Containerization does not entirely solve the conda problem, since the Snakemake program itself requires conda to run. CSC provides a snakemake module, but problematically these modules are container-based, and since containers cannot be nested on CSC machines, it is not possible to use containerized conda environments with the CSC snakemake modules. This can be solved by installing Snakemake with pip (this is discouraged in the Snakemake documentation, but I have seen no problems so far).
FTT uses software that is not included in the containerized conda environments, including several marian installations and other NLP tools. These are automatically built as part of the pipeline. The Ftt.sif container includes the prerequisites for the software components. It's also possible to provide paths to separately built software installations.
- Clone the repository.
- Download the Ftt.sif container to the repository root.

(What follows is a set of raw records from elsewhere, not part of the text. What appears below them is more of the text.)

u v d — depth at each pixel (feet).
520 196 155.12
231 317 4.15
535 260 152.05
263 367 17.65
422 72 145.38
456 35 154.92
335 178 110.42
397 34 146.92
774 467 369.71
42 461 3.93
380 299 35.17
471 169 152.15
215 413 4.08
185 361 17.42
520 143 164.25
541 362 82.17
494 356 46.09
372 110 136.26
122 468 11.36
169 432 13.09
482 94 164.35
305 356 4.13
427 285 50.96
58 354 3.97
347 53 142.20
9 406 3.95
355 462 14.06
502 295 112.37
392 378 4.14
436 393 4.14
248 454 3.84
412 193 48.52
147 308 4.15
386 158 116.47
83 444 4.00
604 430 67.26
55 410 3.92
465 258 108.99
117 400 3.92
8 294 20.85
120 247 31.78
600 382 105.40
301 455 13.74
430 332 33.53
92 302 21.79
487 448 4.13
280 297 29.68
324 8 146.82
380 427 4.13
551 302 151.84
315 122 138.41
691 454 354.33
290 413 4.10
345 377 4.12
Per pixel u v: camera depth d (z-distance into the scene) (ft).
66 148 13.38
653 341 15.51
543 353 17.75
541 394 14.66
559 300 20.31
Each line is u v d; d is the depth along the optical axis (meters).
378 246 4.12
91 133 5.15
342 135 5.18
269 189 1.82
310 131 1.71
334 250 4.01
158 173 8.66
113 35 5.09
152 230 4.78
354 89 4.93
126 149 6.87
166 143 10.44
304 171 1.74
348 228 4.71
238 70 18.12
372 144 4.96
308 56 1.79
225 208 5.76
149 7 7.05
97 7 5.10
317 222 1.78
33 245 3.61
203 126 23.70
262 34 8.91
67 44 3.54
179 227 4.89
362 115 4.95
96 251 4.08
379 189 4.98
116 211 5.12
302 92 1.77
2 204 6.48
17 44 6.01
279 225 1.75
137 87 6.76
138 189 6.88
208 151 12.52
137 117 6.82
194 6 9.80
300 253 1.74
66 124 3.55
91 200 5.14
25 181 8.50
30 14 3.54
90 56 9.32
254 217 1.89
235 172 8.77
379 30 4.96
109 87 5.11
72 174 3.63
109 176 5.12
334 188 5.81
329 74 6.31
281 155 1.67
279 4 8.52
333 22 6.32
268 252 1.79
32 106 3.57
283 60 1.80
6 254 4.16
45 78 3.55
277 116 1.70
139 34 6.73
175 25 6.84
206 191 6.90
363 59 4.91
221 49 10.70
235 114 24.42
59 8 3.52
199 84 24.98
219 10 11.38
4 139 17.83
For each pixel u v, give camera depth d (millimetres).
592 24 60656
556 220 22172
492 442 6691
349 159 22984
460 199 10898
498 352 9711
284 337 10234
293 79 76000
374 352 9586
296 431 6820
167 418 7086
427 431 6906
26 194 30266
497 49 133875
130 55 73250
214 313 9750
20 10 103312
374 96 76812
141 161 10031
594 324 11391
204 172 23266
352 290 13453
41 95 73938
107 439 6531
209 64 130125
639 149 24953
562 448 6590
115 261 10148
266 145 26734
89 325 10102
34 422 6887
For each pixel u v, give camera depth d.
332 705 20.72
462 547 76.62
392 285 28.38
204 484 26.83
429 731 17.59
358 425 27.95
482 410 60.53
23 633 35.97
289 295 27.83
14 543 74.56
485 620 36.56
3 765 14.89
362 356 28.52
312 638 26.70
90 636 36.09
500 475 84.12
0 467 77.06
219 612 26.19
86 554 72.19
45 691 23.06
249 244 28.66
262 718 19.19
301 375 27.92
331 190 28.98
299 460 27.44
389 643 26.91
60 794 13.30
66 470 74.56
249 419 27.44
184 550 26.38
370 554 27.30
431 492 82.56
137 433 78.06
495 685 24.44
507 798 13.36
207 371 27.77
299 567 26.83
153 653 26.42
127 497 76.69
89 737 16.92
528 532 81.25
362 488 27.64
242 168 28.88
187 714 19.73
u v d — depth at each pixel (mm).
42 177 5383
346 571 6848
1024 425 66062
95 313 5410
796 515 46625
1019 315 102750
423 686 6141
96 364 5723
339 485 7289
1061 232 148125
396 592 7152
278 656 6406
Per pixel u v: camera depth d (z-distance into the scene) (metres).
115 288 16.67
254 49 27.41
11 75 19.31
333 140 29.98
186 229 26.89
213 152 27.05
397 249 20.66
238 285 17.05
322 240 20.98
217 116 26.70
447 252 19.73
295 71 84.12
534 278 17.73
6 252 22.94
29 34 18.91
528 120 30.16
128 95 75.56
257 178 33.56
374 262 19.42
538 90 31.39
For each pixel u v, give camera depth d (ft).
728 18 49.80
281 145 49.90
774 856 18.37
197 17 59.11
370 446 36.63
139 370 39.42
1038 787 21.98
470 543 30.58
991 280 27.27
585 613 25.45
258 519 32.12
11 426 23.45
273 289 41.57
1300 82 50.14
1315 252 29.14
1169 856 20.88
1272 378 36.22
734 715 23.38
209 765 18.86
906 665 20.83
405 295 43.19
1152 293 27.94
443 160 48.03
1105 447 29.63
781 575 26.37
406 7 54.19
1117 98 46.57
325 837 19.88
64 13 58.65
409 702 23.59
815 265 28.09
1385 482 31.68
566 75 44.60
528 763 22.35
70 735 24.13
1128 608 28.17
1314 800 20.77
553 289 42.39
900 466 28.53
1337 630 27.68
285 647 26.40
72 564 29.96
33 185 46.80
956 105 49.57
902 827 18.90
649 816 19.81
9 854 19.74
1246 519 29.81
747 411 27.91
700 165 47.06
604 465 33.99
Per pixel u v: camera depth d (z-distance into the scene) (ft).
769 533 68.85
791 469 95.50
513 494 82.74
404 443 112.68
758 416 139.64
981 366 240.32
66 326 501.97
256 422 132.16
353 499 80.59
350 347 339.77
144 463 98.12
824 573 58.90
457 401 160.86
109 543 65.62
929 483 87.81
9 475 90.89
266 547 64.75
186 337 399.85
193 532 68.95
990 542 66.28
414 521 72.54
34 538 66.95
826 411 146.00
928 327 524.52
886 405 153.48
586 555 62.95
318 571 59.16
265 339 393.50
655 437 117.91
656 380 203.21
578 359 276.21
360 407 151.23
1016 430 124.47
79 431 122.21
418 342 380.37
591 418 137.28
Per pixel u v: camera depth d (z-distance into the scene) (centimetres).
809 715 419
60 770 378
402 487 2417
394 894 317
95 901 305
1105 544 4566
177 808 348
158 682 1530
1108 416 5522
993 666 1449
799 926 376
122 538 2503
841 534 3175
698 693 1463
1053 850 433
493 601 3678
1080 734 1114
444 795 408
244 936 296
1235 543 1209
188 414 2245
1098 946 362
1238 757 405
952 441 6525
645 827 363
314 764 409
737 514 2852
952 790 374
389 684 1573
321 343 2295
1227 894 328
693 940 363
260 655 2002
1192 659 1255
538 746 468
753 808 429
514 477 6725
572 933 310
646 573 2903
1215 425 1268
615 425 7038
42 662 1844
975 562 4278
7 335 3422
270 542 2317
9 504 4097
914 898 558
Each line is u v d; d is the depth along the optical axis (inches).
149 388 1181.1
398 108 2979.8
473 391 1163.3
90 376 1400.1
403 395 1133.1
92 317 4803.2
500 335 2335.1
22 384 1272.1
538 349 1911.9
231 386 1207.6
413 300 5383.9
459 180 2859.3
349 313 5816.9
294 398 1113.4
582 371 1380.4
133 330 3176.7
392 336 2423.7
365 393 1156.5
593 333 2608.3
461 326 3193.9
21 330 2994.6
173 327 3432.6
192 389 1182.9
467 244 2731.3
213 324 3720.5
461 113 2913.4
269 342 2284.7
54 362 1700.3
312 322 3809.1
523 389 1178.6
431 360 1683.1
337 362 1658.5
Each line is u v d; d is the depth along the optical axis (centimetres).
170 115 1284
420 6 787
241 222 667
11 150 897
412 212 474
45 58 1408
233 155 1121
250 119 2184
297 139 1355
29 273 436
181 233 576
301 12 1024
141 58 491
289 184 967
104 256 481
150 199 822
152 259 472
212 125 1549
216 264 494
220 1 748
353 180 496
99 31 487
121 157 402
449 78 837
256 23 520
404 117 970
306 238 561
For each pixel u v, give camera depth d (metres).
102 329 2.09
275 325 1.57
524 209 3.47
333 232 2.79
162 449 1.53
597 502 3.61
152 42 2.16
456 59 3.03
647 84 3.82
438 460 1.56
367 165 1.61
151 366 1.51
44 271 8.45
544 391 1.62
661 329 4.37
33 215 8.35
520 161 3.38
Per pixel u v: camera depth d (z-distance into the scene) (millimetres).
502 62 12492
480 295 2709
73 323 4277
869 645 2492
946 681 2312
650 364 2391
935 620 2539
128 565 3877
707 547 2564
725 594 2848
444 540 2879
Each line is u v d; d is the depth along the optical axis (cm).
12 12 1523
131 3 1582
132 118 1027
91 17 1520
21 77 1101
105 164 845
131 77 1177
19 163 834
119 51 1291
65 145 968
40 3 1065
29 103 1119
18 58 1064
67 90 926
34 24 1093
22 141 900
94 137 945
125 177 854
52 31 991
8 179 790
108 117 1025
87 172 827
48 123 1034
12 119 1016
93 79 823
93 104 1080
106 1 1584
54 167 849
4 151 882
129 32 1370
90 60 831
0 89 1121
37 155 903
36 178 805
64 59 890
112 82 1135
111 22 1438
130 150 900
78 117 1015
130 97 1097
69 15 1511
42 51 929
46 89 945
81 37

- Create a virtual Python environment for Snakemake (e.g. in the parent dir of the repository):
- The environment needs to be created with a non-containerized python, as otherwise Apptainer integration will not work. On puhti and mahti, the python executables in /usr/bin/ should work:
/usr/bin/python3.9 -m venv snakemake_env
. - Activate the virtual environment:
source ./snakemake_env/bin/activate
. - Install snakemake:
pip install snakemake
.
- The environment needs to be created with a non-containerized python, as otherwise Apptainer integration will not work. On puhti and mahti, the python executables in /usr/bin/ should work:
- Install micromamba (e.g. in the parent dir of the repository):
curl -Ls https://micro.mamba.pm/api/micromamba/linux-64/latest | tar -xvj bin/micromamba
- Return to the repository directory and update Git submodules:
make git-modules
- Create a data directory (e.g. in the parent dir of the repository) and create a tmp dir in it.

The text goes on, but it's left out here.